One of the most significant factors for the Australian Dollar (AUD) is the level of interest rates set by the Reserve Bank of Australia (RBA). Because Australia is a resource-rich country another key driver is the price of its biggest export, Iron Ore. The health of the Chinese economy, its largest trading partner, is a factor, as well as inflation in Australia, its growth rate and Trade Balance. Market sentiment – whether investors are taking on more risky assets (risk-on) or seeking safe-havens (risk-off) – is also a factor, with risk-on positive for AUD.
The Reserve Bank of Australia (RBA) influences the Australian Dollar (AUD) by setting the level of interest rates that Australian banks can lend to each other. This influences the level of interest rates in the economy as a whole. The main goal of the RBA is to maintain a stable inflation rate of 2-3% by adjusting interest rates up or down. Relatively high interest rates compared to other major central banks support the AUD, and the opposite for relatively low. The RBA can also use quantitative easing and tightening to influence credit conditions, with the former AUD-negative and the latter AUD-positive.
China is Australia’s largest trading partner so the health of the Chinese economy is a major influence on the value of the Australian Dollar (AUD). When the Chinese economy is doing well it purchases more raw materials, goods and services from Australia, lifting demand for the AUD, and pushing up its value. The opposite is the case when the Chinese economy is not growing as fast as expected. Positive or negative surprises in Chinese growth data, therefore, often have a direct impact on the Australian Dollar and its pairs.
Iron Ore is Australia’s largest export, accounting for $118 billion a year according to data from 2021, with China as its primary destination. The price of Iron Ore, therefore, can be a driver of the Australian Dollar. Generally, if the price of Iron Ore rises, AUD also goes up, as aggregate demand for the currency increases. The opposite is the case if the price of Iron Ore falls. Higher Iron Ore prices also tend to result in a greater likelihood of a positive Trade Balance for Australia, which is also positive of the AUD.

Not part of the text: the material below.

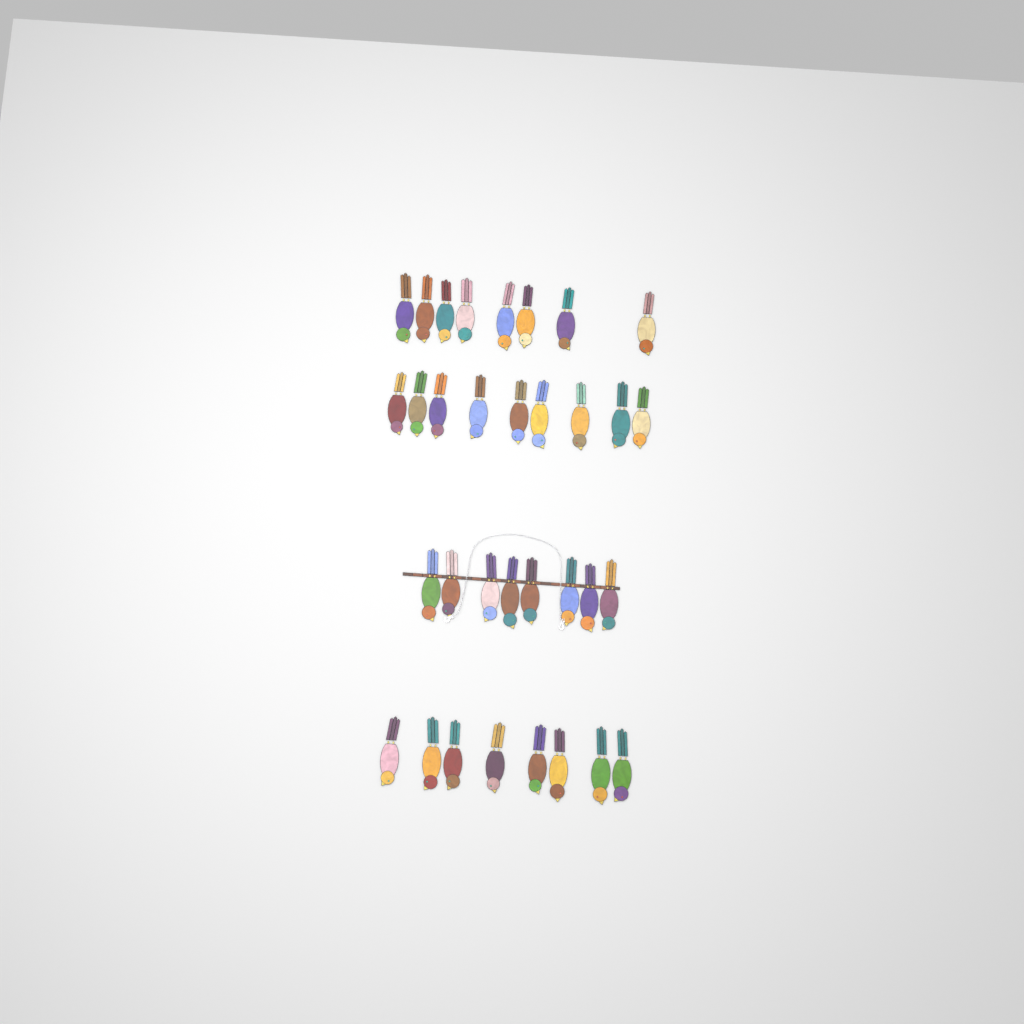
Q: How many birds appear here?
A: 33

The Trade Balance, which is the difference between what a country earns from its exports versus what it pays for its imports, is another factor that can influence the value of the Australian Dollar. If Australia produces highly sought after exports, then its currency will gain in value purely from the surplus demand created from foreign buyers seeking to purchase its exports versus what it spends to purchase imports. Therefore, a positive net Trade Balance strengthens the AUD, with the opposite effect if the Trade Balance is negative.